Netgallery sent me a copy of this ebook in exchange for an honest review.
Alderman’s The Power well-deserves its place in the Bailey’s Shorlist. An Atwood-style utopian/dystopian future. I did though have a little less respect for the Atwood quote on the front cover when the acknowledgements make it clear that she mentored Alderman. I’m very keen for writers in a genre to mentor upcoming writers, but then providing public feedback seems misleading.
Onto the book though: I like the concept, a reversal of all gender-based power. It places misogyny into context, whilst questioning just how much is due to essential shared human nature, with the flipping of the power merely changing who abused it.
I found the introductory letters confusing, until I read the epilogue letters as well, at which point the whole story clicked into much clearer context. The setting of the main book is a near-future science fiction, in which all women have gained a new life and death power. We follow four characters, and see how the changing world shapes them. Each central character is given depth, and has their own voice throughout. Their stories twist together and apart through this, done perfectly smoothly.
A must-read, and my favourite so far to win the Baileys, although as a science fiction fan I may be biased!
Is anyone else reading from the shortlist?
If this wasn’t quite so short and one of the Bailey’s prize shortlist, I would have given up on it. A deary introspective look at Neve’s relationships First Love never really offers love, just an understanding of why she can’t share it fully.
I’m not sure why this was shortlisted, and am glad it was from the library and therefore easy to return.
I’m not sure quite what I expected from The Sport of Kings, but this wasn’t it. It is a great American Novel in that tradition, a look at Kentucky social structures and racism, and a commentary on family relationships.
My teenage years reading horsey books proved valuable here, as I had a basic understanding of the breeding of Thoroughbreds, and how American horse farms can work. But at every section I was left struggling to keep up as the setting changed dramatically, especially with the first cut to Allmon. And I didn’t understand any of the Interludes or what they where adding to the story.
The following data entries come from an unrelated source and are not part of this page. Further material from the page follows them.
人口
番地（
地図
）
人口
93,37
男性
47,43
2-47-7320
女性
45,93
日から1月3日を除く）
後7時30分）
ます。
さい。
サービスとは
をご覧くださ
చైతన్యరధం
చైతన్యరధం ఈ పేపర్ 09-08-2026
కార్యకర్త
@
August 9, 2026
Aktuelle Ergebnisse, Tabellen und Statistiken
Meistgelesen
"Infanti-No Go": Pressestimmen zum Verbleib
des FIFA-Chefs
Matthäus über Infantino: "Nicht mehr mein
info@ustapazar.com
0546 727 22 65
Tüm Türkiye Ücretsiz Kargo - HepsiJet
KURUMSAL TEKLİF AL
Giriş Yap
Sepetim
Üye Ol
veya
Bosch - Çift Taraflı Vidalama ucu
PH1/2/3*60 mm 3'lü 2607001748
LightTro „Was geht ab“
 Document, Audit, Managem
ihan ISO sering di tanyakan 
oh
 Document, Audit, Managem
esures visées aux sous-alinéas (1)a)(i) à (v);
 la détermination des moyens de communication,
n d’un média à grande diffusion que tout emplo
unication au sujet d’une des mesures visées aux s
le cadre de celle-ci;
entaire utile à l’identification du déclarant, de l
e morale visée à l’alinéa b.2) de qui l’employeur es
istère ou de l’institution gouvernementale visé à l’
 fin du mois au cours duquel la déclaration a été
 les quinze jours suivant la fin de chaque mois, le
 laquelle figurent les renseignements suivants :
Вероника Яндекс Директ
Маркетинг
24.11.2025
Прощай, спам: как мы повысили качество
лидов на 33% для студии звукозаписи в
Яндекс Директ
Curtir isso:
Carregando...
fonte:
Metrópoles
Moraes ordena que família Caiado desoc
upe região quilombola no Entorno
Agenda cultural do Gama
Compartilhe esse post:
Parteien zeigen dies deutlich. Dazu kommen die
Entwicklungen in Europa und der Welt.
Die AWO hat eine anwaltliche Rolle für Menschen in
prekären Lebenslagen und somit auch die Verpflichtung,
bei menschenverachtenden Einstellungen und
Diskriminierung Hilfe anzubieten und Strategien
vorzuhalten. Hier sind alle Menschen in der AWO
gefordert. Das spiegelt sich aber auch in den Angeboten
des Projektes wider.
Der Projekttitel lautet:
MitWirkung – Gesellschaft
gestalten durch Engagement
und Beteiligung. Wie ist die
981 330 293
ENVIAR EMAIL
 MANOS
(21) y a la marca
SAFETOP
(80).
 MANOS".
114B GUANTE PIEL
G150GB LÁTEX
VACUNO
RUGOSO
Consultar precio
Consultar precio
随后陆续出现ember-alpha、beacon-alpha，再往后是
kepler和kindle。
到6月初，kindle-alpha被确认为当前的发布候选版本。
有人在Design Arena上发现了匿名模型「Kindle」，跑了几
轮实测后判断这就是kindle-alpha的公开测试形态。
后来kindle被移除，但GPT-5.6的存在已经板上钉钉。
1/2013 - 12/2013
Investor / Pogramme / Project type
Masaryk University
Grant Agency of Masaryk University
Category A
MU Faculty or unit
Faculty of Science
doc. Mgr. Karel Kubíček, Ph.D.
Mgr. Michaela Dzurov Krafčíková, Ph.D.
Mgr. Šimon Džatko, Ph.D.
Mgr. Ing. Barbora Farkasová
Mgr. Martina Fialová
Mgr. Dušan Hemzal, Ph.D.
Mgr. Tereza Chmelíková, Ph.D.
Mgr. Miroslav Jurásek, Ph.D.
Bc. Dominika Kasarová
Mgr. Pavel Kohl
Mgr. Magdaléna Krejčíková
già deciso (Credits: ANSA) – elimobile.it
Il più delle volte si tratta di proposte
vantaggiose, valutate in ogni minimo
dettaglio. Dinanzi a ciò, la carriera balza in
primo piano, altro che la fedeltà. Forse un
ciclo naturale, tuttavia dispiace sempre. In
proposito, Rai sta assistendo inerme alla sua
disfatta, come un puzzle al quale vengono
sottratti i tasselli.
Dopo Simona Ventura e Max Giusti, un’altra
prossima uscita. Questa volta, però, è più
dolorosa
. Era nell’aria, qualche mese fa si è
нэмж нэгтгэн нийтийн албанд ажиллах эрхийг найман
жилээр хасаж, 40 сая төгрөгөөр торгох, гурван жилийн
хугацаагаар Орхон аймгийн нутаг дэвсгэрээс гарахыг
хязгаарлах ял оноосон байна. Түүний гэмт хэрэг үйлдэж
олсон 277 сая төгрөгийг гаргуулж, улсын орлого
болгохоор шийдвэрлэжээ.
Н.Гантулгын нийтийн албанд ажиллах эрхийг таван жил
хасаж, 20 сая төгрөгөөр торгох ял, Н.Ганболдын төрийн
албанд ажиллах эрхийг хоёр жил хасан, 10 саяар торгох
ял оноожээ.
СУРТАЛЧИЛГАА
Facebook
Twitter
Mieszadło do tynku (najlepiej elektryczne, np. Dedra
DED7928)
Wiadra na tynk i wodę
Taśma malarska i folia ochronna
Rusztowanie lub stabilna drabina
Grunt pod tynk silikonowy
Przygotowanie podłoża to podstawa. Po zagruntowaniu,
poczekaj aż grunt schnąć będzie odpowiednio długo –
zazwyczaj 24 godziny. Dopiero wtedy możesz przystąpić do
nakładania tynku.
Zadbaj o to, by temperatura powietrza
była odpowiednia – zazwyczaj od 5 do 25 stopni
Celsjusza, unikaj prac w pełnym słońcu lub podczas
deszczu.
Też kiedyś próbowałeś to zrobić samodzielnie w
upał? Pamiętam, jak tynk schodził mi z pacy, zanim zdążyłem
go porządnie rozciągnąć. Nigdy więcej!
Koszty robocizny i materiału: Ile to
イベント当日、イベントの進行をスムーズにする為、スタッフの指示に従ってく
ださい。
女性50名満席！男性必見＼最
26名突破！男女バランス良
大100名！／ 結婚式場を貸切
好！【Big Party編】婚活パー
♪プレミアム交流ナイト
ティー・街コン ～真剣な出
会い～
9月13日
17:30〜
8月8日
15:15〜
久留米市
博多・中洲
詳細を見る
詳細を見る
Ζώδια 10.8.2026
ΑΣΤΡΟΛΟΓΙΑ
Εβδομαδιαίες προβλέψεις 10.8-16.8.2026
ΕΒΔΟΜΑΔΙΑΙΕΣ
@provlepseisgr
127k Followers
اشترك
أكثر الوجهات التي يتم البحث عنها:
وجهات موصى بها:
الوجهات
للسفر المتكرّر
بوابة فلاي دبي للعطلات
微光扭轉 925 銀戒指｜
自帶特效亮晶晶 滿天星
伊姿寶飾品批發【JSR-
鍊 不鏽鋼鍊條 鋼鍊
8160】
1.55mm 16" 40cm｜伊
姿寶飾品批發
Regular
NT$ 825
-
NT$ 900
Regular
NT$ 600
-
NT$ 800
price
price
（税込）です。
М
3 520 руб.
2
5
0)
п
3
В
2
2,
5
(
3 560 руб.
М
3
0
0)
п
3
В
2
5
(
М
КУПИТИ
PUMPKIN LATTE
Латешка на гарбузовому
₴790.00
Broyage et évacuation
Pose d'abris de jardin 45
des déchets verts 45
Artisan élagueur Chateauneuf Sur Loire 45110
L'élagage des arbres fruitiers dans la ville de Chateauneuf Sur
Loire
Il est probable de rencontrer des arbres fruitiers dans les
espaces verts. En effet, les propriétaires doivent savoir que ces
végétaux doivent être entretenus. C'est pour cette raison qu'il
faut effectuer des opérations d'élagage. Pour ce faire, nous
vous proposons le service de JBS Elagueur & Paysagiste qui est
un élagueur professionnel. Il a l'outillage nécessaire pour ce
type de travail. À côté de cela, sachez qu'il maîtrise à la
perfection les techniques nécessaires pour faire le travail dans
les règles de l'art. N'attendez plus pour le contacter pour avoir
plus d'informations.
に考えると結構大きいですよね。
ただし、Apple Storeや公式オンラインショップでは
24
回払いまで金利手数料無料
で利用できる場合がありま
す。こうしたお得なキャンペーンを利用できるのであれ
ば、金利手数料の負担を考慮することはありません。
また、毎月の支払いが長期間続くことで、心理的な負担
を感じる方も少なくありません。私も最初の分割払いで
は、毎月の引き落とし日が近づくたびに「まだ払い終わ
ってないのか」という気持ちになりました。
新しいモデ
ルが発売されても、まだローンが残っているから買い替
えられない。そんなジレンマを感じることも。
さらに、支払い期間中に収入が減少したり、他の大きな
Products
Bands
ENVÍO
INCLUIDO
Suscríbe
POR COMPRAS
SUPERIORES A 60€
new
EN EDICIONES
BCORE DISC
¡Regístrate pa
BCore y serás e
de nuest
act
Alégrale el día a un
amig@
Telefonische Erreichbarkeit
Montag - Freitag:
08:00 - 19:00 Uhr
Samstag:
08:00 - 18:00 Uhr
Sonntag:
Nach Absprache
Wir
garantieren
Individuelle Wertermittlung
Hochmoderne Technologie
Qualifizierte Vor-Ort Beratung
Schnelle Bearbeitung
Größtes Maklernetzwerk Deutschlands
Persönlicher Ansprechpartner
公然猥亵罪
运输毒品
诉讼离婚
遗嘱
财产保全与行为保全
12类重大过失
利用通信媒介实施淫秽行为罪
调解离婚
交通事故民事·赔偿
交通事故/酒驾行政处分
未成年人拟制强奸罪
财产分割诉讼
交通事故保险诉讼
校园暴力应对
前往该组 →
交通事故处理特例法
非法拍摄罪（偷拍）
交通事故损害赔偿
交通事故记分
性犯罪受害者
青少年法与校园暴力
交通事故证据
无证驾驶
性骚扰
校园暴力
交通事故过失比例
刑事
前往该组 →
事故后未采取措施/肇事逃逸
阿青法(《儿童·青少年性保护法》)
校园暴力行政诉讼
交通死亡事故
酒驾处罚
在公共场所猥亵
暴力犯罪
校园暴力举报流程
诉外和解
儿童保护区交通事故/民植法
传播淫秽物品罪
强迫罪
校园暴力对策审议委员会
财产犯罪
I still read it compulsively though, letting the threads pull the story together to a coherent whole, and appreciating how early foreshadowing was tied up in the last section of the book. It is clearly a well-structured book, with character depth and development. We see whole generations moving through the community, and social changes as history carries old practices away.
A well-written book, and although not one I would have chosen myself, the sort of book that is worth reading to gain perspective, even if the writer’s aims are at times opaque. As I am trying to read the women’s prize, the focus on me throughout much of this was disappointing, as was Morgan’s decision to publish with her initials rather than first name.
Having cast aside The Lesser Bohemians, I picked The Dark Circle out of my library bag in its place. This was much more readable, written in a conventional third-person style, moving between points of view as the plot develops.
I appreciated the perspective on the dawning days of the NHS, and how rationing, waiting lists and condemnation of patients was always part of the culture. But the NHS itself was not the subject, far more how the circle of friends at the centre of this novel drew together, and each coped with and recovered from, their time in the institution. How they each managed in the prospect of death, and how ultimately each of them left.
It is a “coming of age” story, but one with a difference, in that the trial these young people pass through is one of its time. And the writing gives a perspective on that time, and a connection to the characters that makes the whole situation heartbreaking.
Very well-written, and a good selection of a slightly unusual subject-matter.
This was not a good start to my Baileys challenge: I got 20 pages in and the writing style and subject were just irritating me. Skipped to page 100 and the writing style was the same breathless internal monologue, so I gave up. This one just wasn’t for me, so back to the library it goes.